Using any form of hashing is really pointless here, since even nearly-identical images will give very distinct hash values. As was pointed in the comments, two "duplicate" images can be slightest different (think for example the effects caused by JPEG compression), so the interest is in detecting nearly-duplicated images. Also, as was pointed in the comments, considering only images of same width is a first step to reduce your quadratic number of comparisons. If all the images are of same width, there is no improvement.
The first problem you have to solve is discarding the bottom box of nearly-identical images with different heights. Why is this box there ? Is it an uniform background color ? Preprocess your images to remove such bottom boxes, if it is problematic to do so, explain why. I will consider that these boxes have been removed from now on.
The SSIM (Structural SIMilarity) may be a good approach for detecting your nearly-duplicates, but it has no chance to be faster than a simpler algorithm such as the NRMSE described at Comparing image in url to image in filesystem in python. So, a way to possibly speed up the process (although in nature it remains quadratic) is to first convert a given image to grayscale and only consider a small central window from it, like 50x50. Apply a gaussian filter on this central window, so minor structures (noise, for example) are mostly suppressed.
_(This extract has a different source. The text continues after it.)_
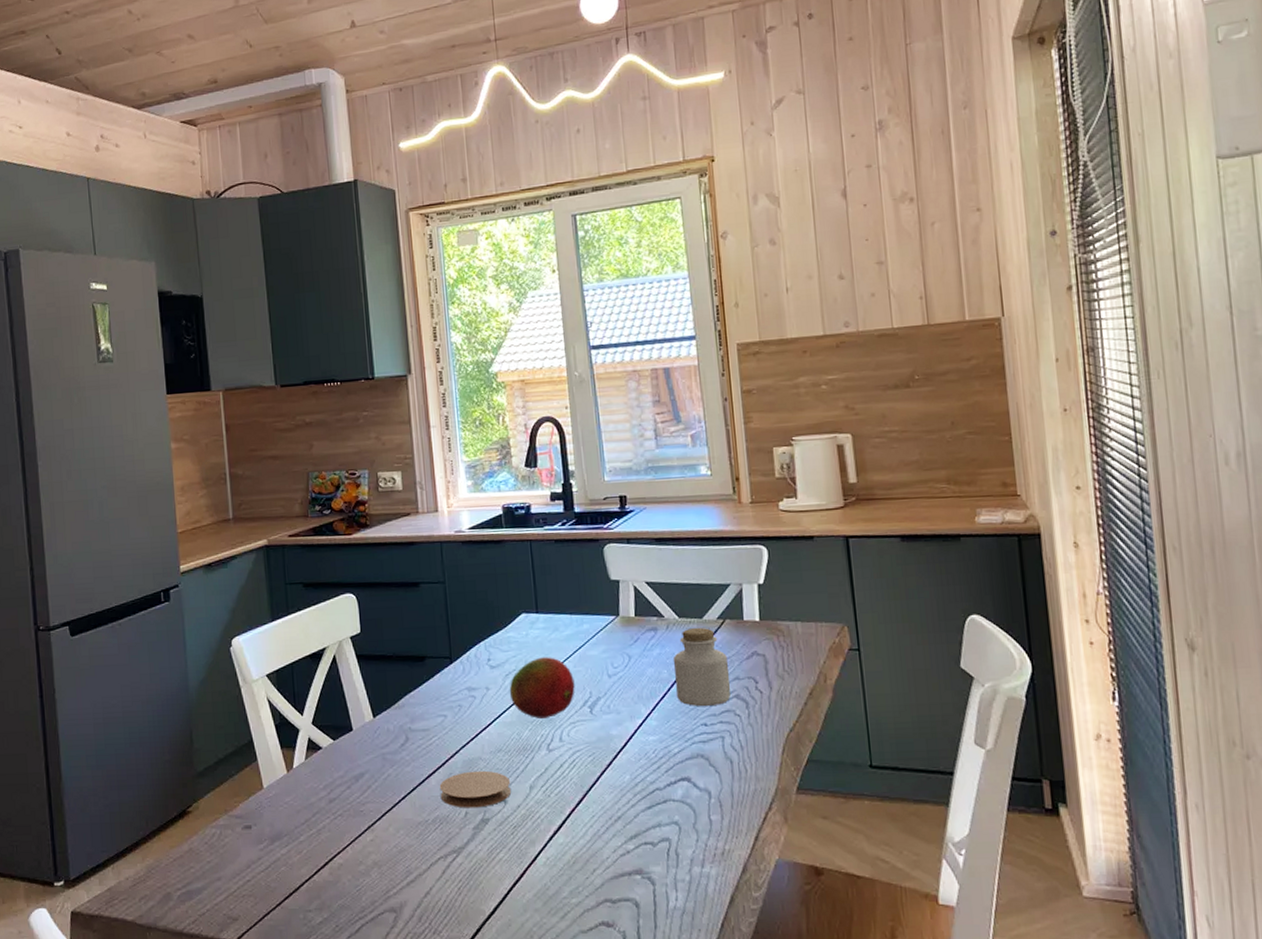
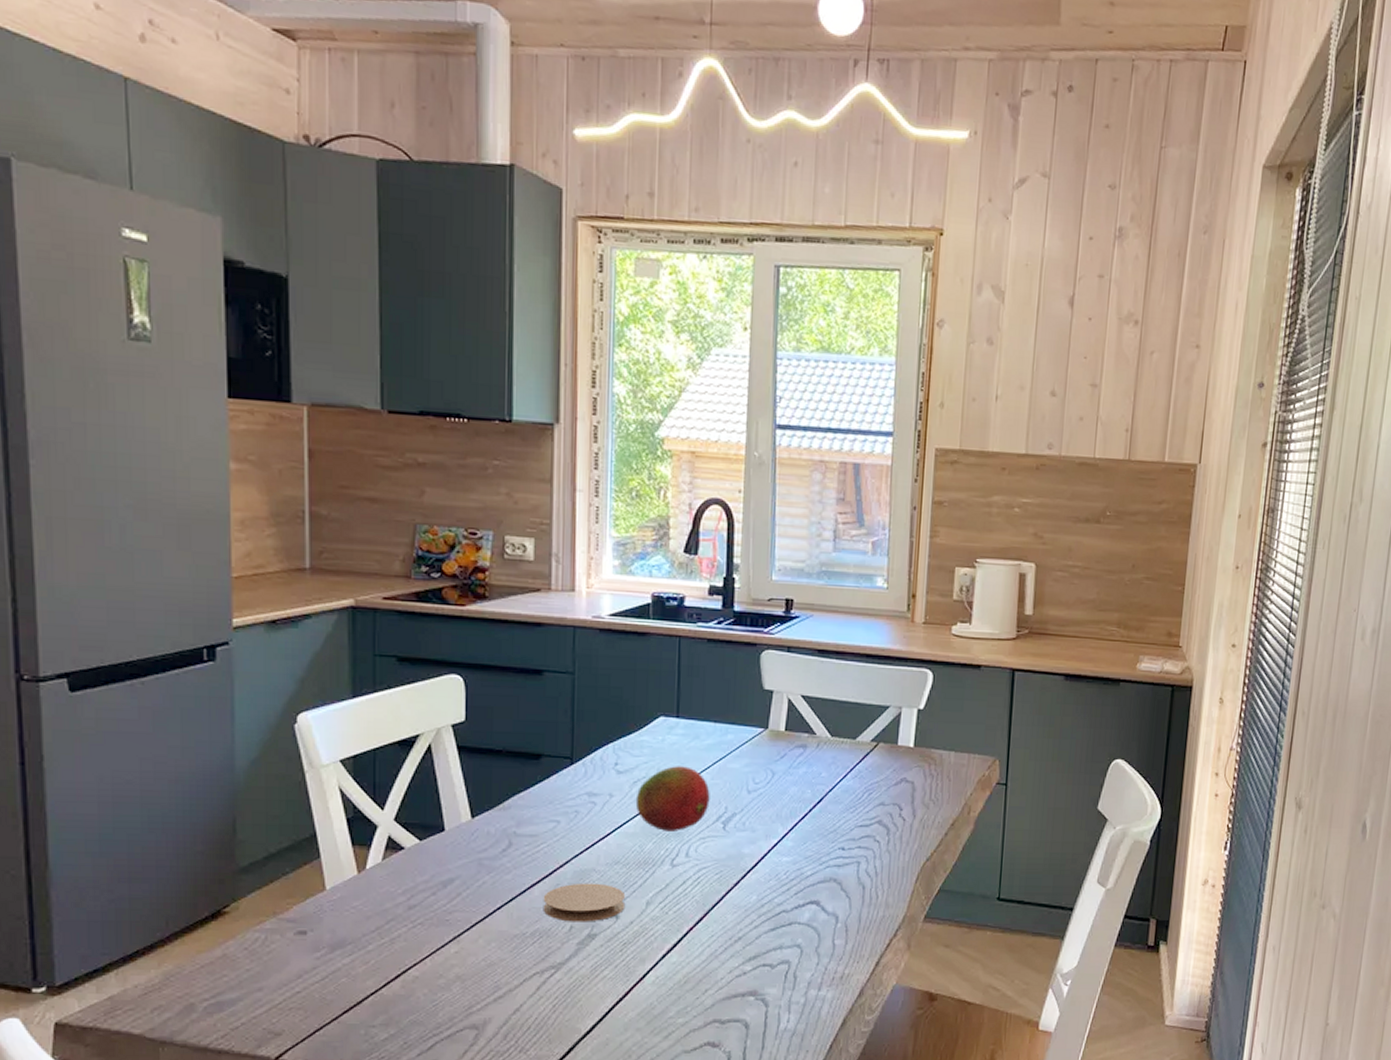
jar: present [672,627,731,707] -> none [818,748,876,831]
Since you have quite a few images to compare against, I would apply a rough binarization in this smoothed central window in the form of: if a value v
is greater than half of the maximum value possible, then turn it into white, otherwise turn it into black. Now you have 2500 bits for each image. The next step could be the following: calculate the hamming distance from these 2500 bits to a common bit pattern, 2500 bits 1 would work here. Repeat this process for all your images. For each image you have a hamming distance.
Now let us find the nearly identical images. First, consider binning the found hamming distances in k
distinct slots. So, all the images that fall in the same bin are further considered for comparison. This way, if a image a
lands in bin k_i
and image b
lands in bin k_j
, i != j
, we discard a
as being similar to b
. If there are too many images in the same bin, the process described above needs refinements and/or the interval for each bin needs to be reduced. To further speed up the process, consider first applying the NRMSE between all the images in the same bin, and only those that give a high value would be, at last, compared by SSIM.